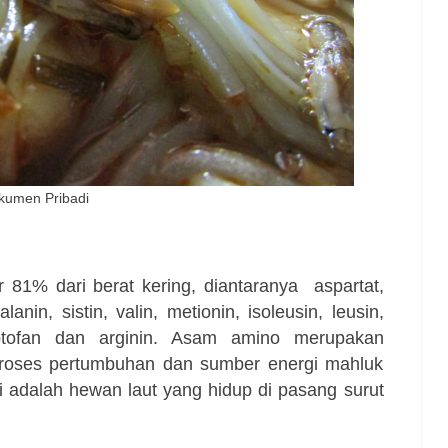
kumen Pribadi
r 81% dari berat kering, diantaranya aspartat,
 alanin, sistin, valin, metionin, isoleusin, leusin,
n, triptofan dan arginin. Asam amino merupakan
proses pertumbuhan dan sumber energi mahluk
i adalah hewan laut yang hidup di pasang surut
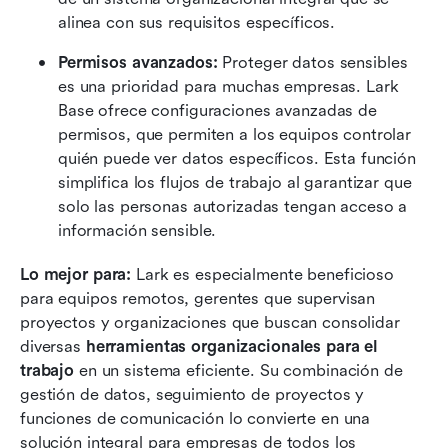
alinea con sus requisitos específicos.
Permisos avanzados: 
Proteger datos sensibles 
es una prioridad para muchas empresas. Lark 
Base ofrece configuraciones avanzadas de 
permisos, que permiten a los equipos controlar 
quién puede ver datos específicos. Esta función 
simplifica los flujos de trabajo al garantizar que 
solo las personas autorizadas tengan acceso a 
información sensible.
Lo mejor para:
 Lark es especialmente beneficioso 
para equipos remotos, gerentes que supervisan 
proyectos y organizaciones que buscan consolidar 
diversas 
herramientas organizacionales para el 
trabajo
 en un sistema eficiente. Su combinación de 
gestión de datos, seguimiento de proyectos y 
funciones de comunicación lo convierte en una 
solución integral para empresas de todos los 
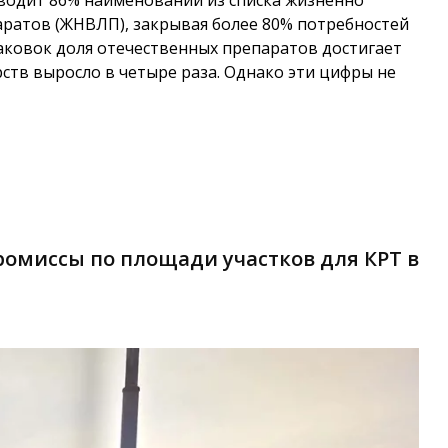
водит 86% наименований из списка жизненно
ратов (ЖНВЛП), закрывая более 80% потребностей
аковок доля отечественных препаратов достигает
рств выросло в четыре раза. Однако эти цифры не
омиссы по площади участков для КРТ в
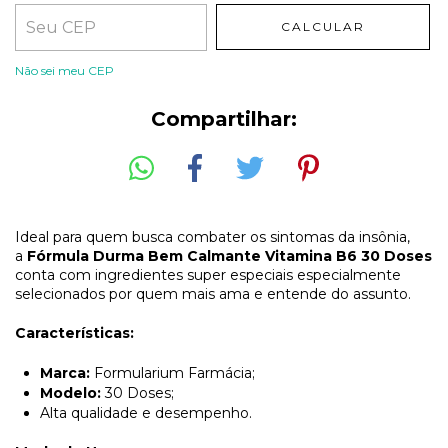
CALCULAR
Não sei meu CEP
Compartilhar:
Ideal para quem busca combater os sintomas da insônia,
a
Fórmula Durma Bem Calmante Vitamina B6 30 Doses
conta com ingredientes super especiais especialmente
selecionados por quem mais ama e entende do assunto.
Características:
Marca:
Formularium Farmácia;
Modelo:
30 Doses;
Alta qualidade e desempenho.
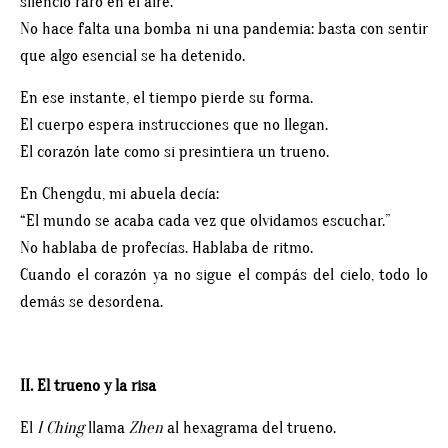
silencio raro en el aire.
No hace falta una bomba ni una pandemia: basta con sentir
que algo esencial se ha detenido.
En ese instante, el tiempo pierde su forma.
El cuerpo espera instrucciones que no llegan.
El corazón late como si presintiera un trueno.
En Chengdu, mi abuela decía:
“El mundo se acaba cada vez que olvidamos escuchar.”
No hablaba de profecías. Hablaba de ritmo.
Cuando el corazón ya no sigue el compás del cielo, todo lo
demás se desordena.
II. El trueno y la risa
El
I Ching
llama
Zhen
al hexagrama del trueno.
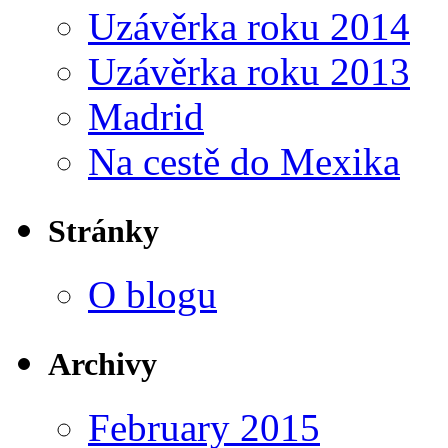
Uzávěrka roku 2014
Uzávěrka roku 2013
Madrid
Na cestě do Mexika
Stránky
O blogu
Archivy
February 2015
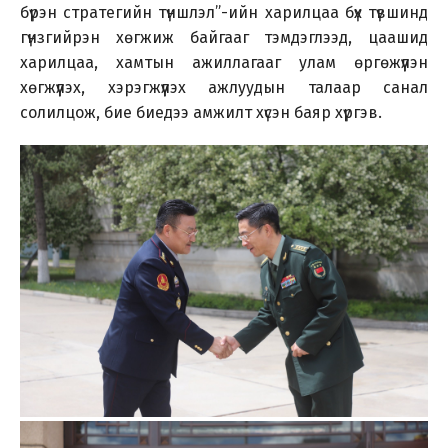
бүрэн стратегийн түншлэл”-ийн харилцаа бүх түвшинд
гүнзгийрэн хөгжиж байгааг тэмдэглээд, цаашид
харилцаа, хамтын ажиллагааг улам өргөжүүлэн
хөгжүүлэх, хэрэгжүүлэх ажлуудын талаар санал
солилцож, бие биедээ амжилт хүсэн баяр хүргэв.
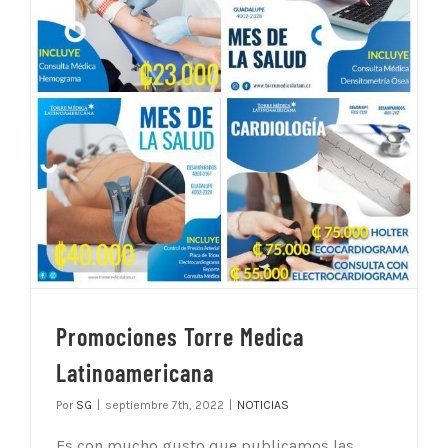
Promociones Torre Medica
Latinoamericana
Por
SG
|
septiembre 7th, 2022
|
NOTICIAS
Es con mucho gusto que publicamos las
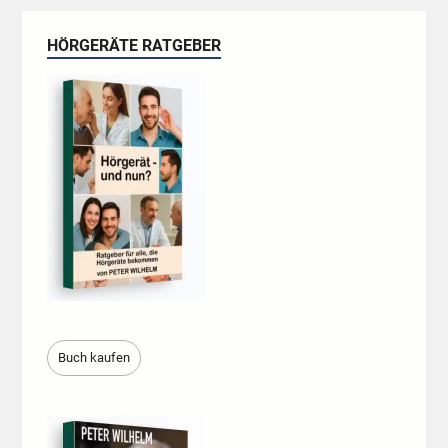
HÖRGERÄTE RATGEBER
Buch kaufen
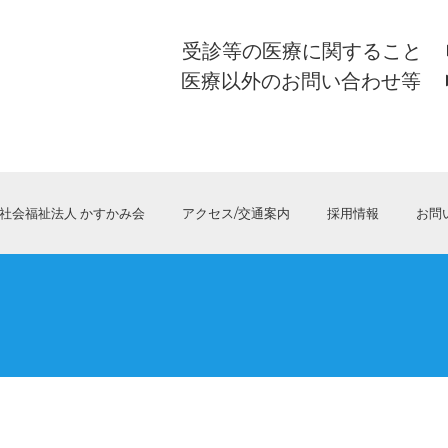
受診等の医療に関すること
医療以外のお問い合わせ等
社会福祉法人 かすかみ会
アクセス/交通案内
採用情報
お問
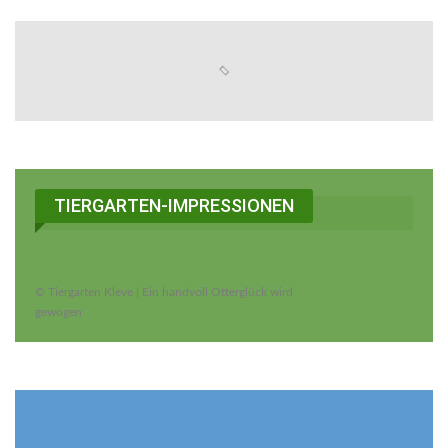
TIERGARTEN-IMPRESSIONEN
© Tiergarten Kleve | Ein handvoll Otterglück wird
gewogen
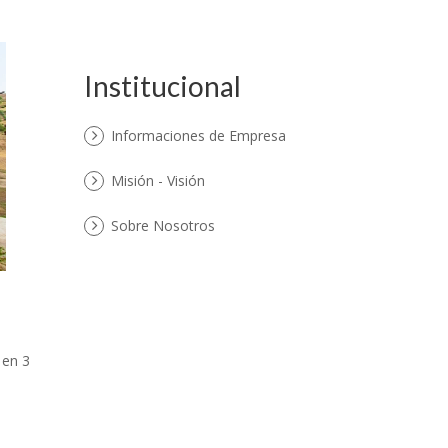
Institucional
Informaciones de Empresa
Misión - Visión
Sobre Nosotros
 en 3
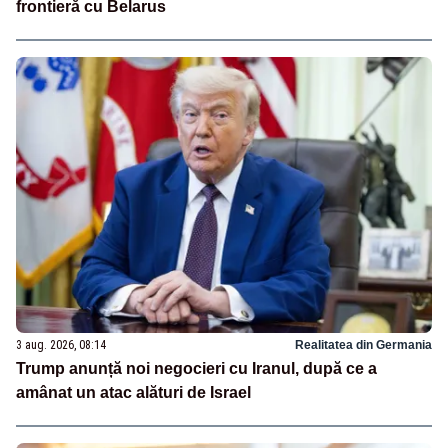
frontieră cu Belarus
3 aug. 2026, 08:14
Realitatea din Germania
Trump anunță noi negocieri cu Iranul, după ce a
amânat un atac alături de Israel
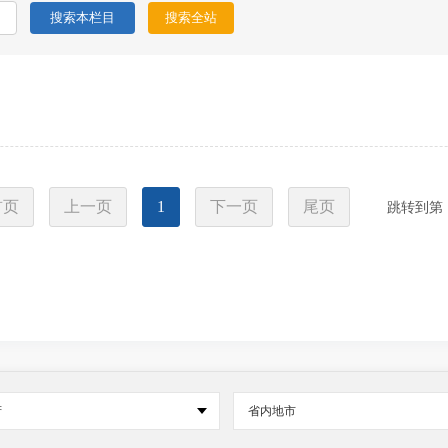
首页
上一页
1
下一页
尾页
跳转到第
府
省内地市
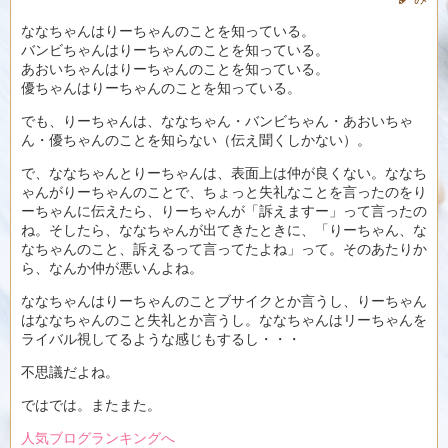
ななちゃんはりーちゃんのことを知っている。
バンビちゃんはりーちゃんのことを知っている。
あおいちゃんはりーちゃんのことを知っている。
優ちゃんはりーちゃんのことを知っている。
でも、りーちゃんは、ななちゃん・バンビちゃん・あおいちゃ
ん・優ちゃんのことを知らない（伝え聞くしかない）。
で、ななちゃんとりーちゃんは、表面上は仲が良くない。ななち
ゃんがりーちゃんのことで、ちょっと失礼なことを言ったのをり
ーちゃんに伝えたら、りーちゃんが「訴えますー」って言ったの
ね。そしたら、ななちゃんが出てきたときに、「りーちゃん、な
なちゃんのこと、訴えるって言ってたよね」って。そのあたりか
ら、なんか仲が悪いんよね。
ななちゃんはりーちゃんのことブサイクとか言うし、りーちゃん
はななちゃんのこと失礼とか言うし。ななちゃんはリーちゃんを
ライバル視してるような感じもするし・・・
不思議だよね。
ではでは。またまた。
人気ブログランキングへ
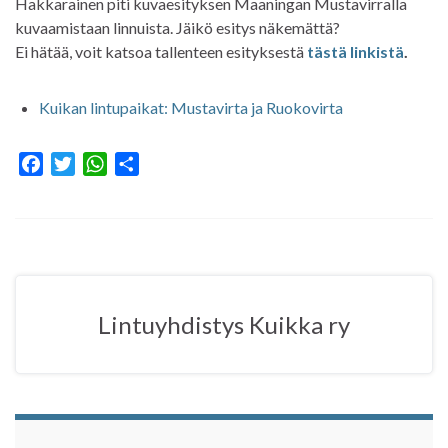
Hakkarainen piti kuvaesityksen Maaningan Mustavirralla
kuvaamistaan linnuista. Jäikö esitys näkemättä?
Ei hätää, voit katsoa tallenteen esityksestä
tästä linkistä
.
Kuikan lintupaikat: Mustavirta ja Ruokovirta
F
T
W
S
a
w
h
h
c
i
a
a
e
t
t
r
b
t
s
e
o
e
A
o
r
p
Lintuyhdistys Kuikka ry
k
p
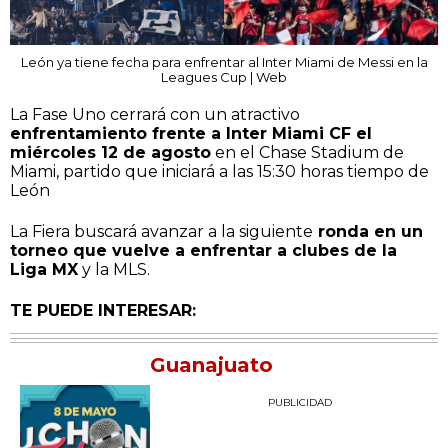
León ya tiene fecha para enfrentar al Inter Miami de Messi en la
Leagues Cup | Web
La Fase Uno cerrará con un atractivo
enfrentamiento frente a Inter Miami CF el
miércoles 12 de agosto
en el Chase Stadium de
Miami, partido que iniciará a las 15:30 horas tiempo de
León
La Fiera buscará avanzar a la siguiente
ronda en un
torneo que vuelve a enfrentar a clubes de la
Liga MX
y la MLS.
TE PUEDE INTERESAR:
Guanajuato
PUBLICIDAD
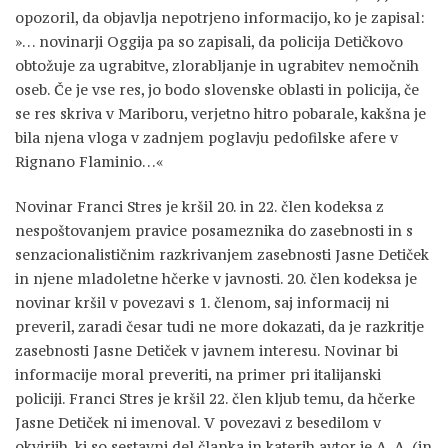
opozoril, da objavlja nepotrjeno informacijo, ko je zapisal:
»… novinarji Oggija pa so zapisali, da policija Detičkovo
obtožuje za ugrabitve, zlorabljanje in ugrabitev nemočnih
oseb. Če je vse res, jo bodo slovenske oblasti in policija, če
se res skriva v Mariboru, verjetno hitro pobarale, kakšna je
bila njena vloga v zadnjem poglavju pedofilske afere v
Rignano Flaminio…«
Novinar Franci Stres je kršil 20. in 22. člen kodeksa z
nespoštovanjem pravice posameznika do zasebnosti in s
senzacionalističnim razkrivanjem zasebnosti Jasne Detiček
in njene mladoletne hčerke v javnosti. 20. člen kodeksa je
novinar kršil v povezavi s 1. členom, saj informacij ni
preveril, zaradi česar tudi ne more dokazati, da je razkritje
zasebnosti Jasne Detiček v javnem interesu. Novinar bi
informacije moral preveriti, na primer pri italijanski
policiji. Franci Stres je kršil 22. člen kljub temu, da hčerke
Jasne Detiček ni imenoval. V povezavi z besedilom v
okvirjih, ki so sestavni del članka in katerih avtor je A. A. (in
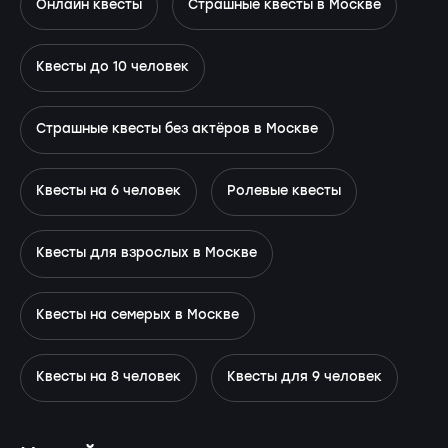
Онлайн квесты
Страшные квесты в Москве
Квесты до 10 человек
Страшные квесты без актёров в Москве
Квесты на 6 человек
Ролевые квесты
Квесты для взрослых в Москве
Квесты на семерых в Москве
Квесты на 8 человек
Квесты для 9 человек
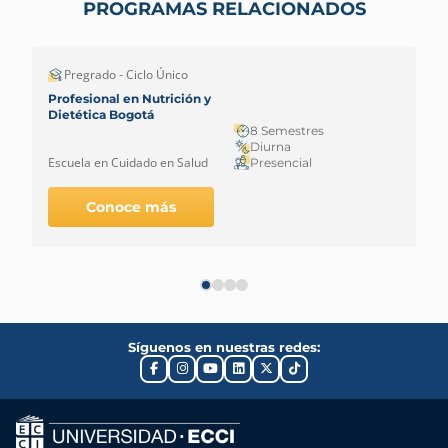
PROGRAMAS RELACIONADOS
Pregrado - Ciclo Único
Profesional en Nutrición y
Dietética Bogotá
8 Semestres
Diurna
Escuela en Cuidado en Salud
Presencial
Conoce más
Síguenos en nuestras redes:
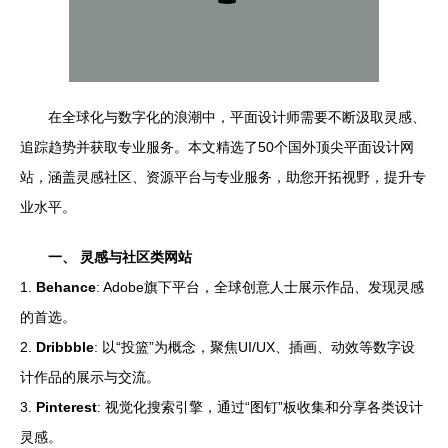
在全球化与数字化的浪潮中，平面设计师需要不断汲取灵感、
追踪趋势并获取专业服务。本文精选了50个国外顶尖平面设计网
站，涵盖灵感社区、资源平台与专业服务，助您开拓视野，提升专
业水平。
一、 灵感与社区类网站
1.
Behance
: Adobe旗下平台，全球创意人士展示作品、发现灵感
的首选。
2.
Dribbble
: 以“投篮”为概念，聚焦UI/UX、插画、动效等数字设
计作品的展示与交流。
3.
Pinterest
: 视觉化搜索引擎，通过“图钉”板收集和分享各类设计
灵感。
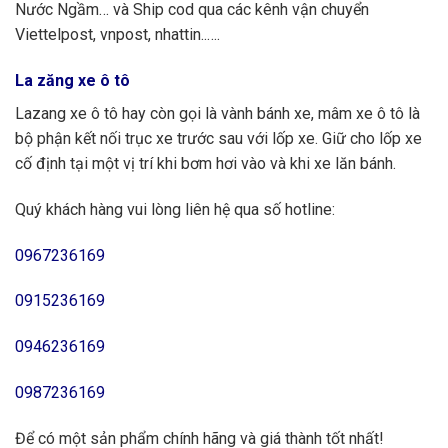
Nước Ngầm… và Ship cod qua các kênh vận chuyển
Viettelpost, vnpost, nhattin..….
La zăng xe ô tô
Lazang xe ô tô hay còn gọi là vành bánh xe, mâm xe ô tô là
bộ phận kết nối trục xe trước sau với lốp xe. Giữ cho lốp xe
cố định tại một vị trí khi bơm hơi vào và khi xe lăn bánh.
Quý khách hàng vui lòng liên hệ qua số hotline:
0967236169
0915236169
0946236169
0987236169
Để có một sản phẩm chính hãng và giá thành tốt nhất!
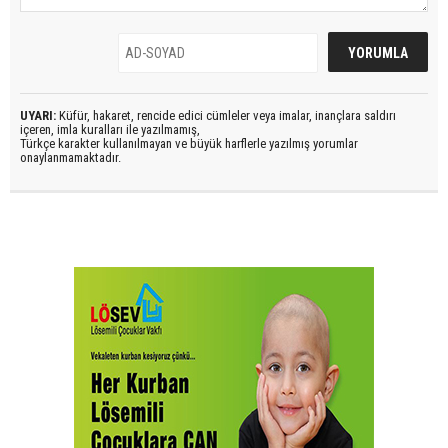
UYARI:
Küfür, hakaret, rencide edici cümleler veya imalar, inançlara saldırı
içeren, imla kuralları ile yazılmamış,
Türkçe karakter kullanılmayan ve büyük harflerle yazılmış yorumlar
onaylanmamaktadır.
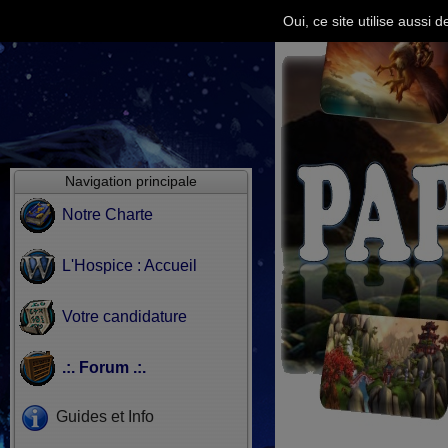
Oui, ce site utilise aussi
Navigation principale
Notre Charte
L'Hospice : Accueil
Votre candidature
.:. Forum .:.
Guides et Info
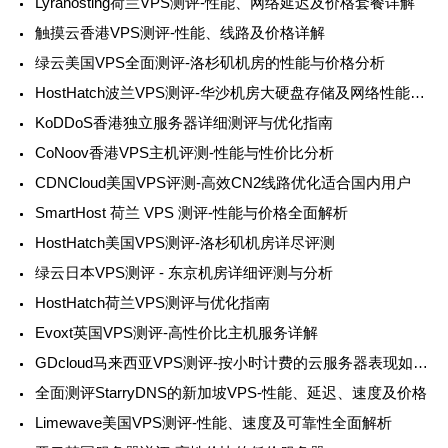
Lyrahosting荷兰VPS测评-性能、网络延迟及价格套餐详解
触摸云香港VPS测评-性能、线路及价格详解
绿云美国VPS全面测评-洛杉矶机房的性能与价格分析
HostHatch波兰VPS测评-华沙机房大硬盘存储及网络性能分析
KoDDoS香港独立服务器详细测评与优化指南
CoNoov香港VPS主机评测-性能与性价比分析
CDNCloud美国VPS评测-高效CN2线路优化适合国内用户
SmartHost 荷兰 VPS 测评-性能与价格全面解析
HostHatch美国VPS测评-洛杉矶机房详尽评测
绿云日本VPS测评 - 东京机房详细评测与分析
HostHatch荷兰VPS测评与优化指南
Evoxt英国VPS测评-高性价比主机服务详解
GDcloud马来西亚VPS测评-按小时计费的云服务器表现如何？
全面测评StarryDNS的新加坡VPS-性能、延迟、速度及价格
Limewave美国VPS测评-性能、速度及可靠性全面解析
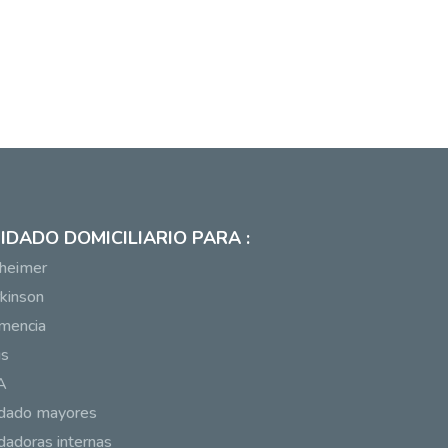
IDADO DOMICILIARIO PARA :
heimer
kinson
mencia
us
A
idado mayores
dadoras internas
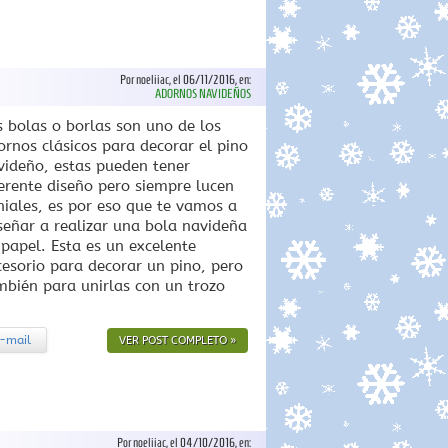
Por noeliiac, el 06/11/2016, en:
ADORNOS NAVIDEÑOS
s bolas o borlas son uno de los
ornos clásicos para decorar el pino
videño, estas pueden tener
ferente diseño pero siempre lucen
niales, es por eso que te vamos a
señar a realizar una bola navideña
 papel. Esta es un excelente
cesorio para decorar un pino, pero
mbién para unirlas con un trozo
-mail
VER POST COMPLETO »
Por noeliiac, el 04/10/2016, en:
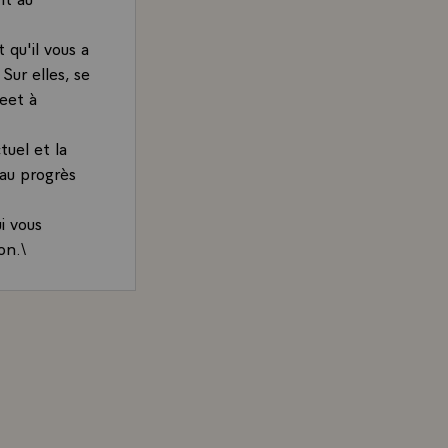
 qu'il vous a
Sur elles, se
ceet à
tuel et la
 au progrès
i vous
on.\
Estaing à M. Turbay Ayala, Président de la République de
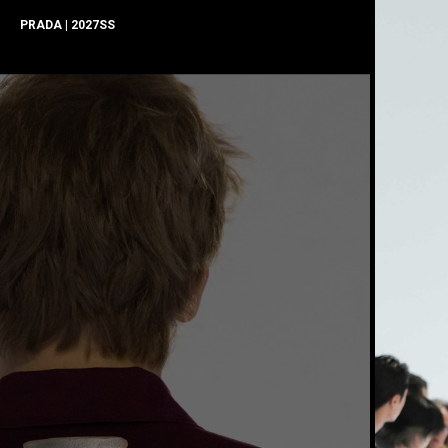
PRADA | 2027SS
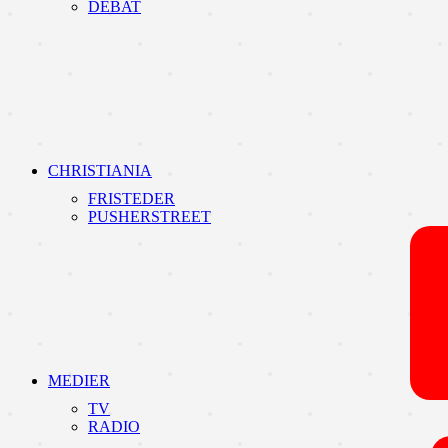
DEBAT
CHRISTIANIA
FRISTEDER
PUSHERSTREET
MEDIER
TV
RADIO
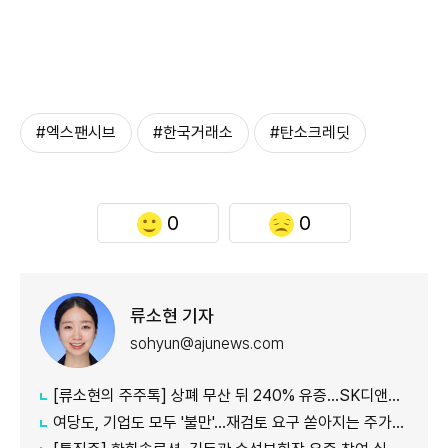
#엑스팬시브
#한국거래소
#탄소크레딧
0
0
류소현 기자
sohyun@ajunews.com
[류소현의 주주톡] 상폐 무산 뒤 240% 유증…SK디앤디는 주주를 설득했나?
여당도, 기업도 모두 '불만'...재검토 요구 쏟아지는 주가누르기 방지 세제개편안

┄┄┄┄┄┄

* **WHAT TO PRODUCE**:
Pictures excluded, reproduce only the part above that opens with the line holding "senzacionalističnim razkrivanjem zasebnosti" and closes with the line holding "Küfür, hakaret, rencide", exactly as written.

* **OUTPUT FOR THIS EXERCISE**:
senzacionalističnim razkrivanjem zasebnosti Jasne Detiček
in njene mladoletne hčerke v javnosti. 20. člen kodeksa je
novinar kršil v povezavi s 1. členom, saj informacij ni
preveril, zaradi česar tudi ne more dokazati, da je razkritje
zasebnosti Jasne Detiček v javnem interesu. Novinar bi
informacije moral preveriti, na primer pri italijanski
policiji. Franci Stres je kršil 22. člen kljub temu, da hčerke
Jasne Detiček ni imenoval. V povezavi z besedilom v
okvirjih, ki so sestavni del članka in katerih avtor je A. A. (in
Онлайн квесты
Страшные квесты в Москве
Квесты до 10 человек
Страшные квесты без актёров в Москве
Квесты на 6 человек
Ролевые квесты
Квесты для взрослых в Москве
Квесты на семерых в Москве
Квесты на 8 человек
Квесты для 9 человек
PROGRAMAS RELACIONADOS
Pregrado - Ciclo Único
Profesional en Nutrición y
Dietética Bogotá
8 Semestres
Diurna
Escuela en Cuidado en Salud
Presencial
Conoce más
Síguenos en nuestras redes:
在全球化与数字化的浪潮中，平面设计师需要不断汲取灵感、
追踪趋势并获取专业服务。本文精选了50个国外顶尖平面设计网
站，涵盖灵感社区、资源平台与专业服务，助您开拓视野，提升专
业水平。
一、 灵感与社区类网站
1.
Behance
: Adobe旗下平台，全球创意人士展示作品、发现灵感
的首选。
2.
Dribbble
: 以“投篮”为概念，聚焦UI/UX、插画、动效等数字设
计作品的展示与交流。
3.
Pinterest
: 视觉化搜索引擎，通过“图钉”板收集和分享各类设计
灵感。
Nước Ngầm… và Ship cod qua các kênh vận chuyển
Viettelpost, vnpost, nhattin..….
La zăng xe ô tô
Lazang xe ô tô hay còn gọi là vành bánh xe, mâm xe ô tô là
bộ phận kết nối trục xe trước sau với lốp xe. Giữ cho lốp xe
cố định tại một vị trí khi bơm hơi vào và khi xe lăn bánh.
Quý khách hàng vui lòng liên hệ qua số hotline:
0967236169
0915236169
0946236169
0987236169
Để có một sản phẩm chính hãng và giá thành tốt nhất!
UYARI:
Küfür, hakaret, rencide edici cümleler veya imalar, inançlara saldırı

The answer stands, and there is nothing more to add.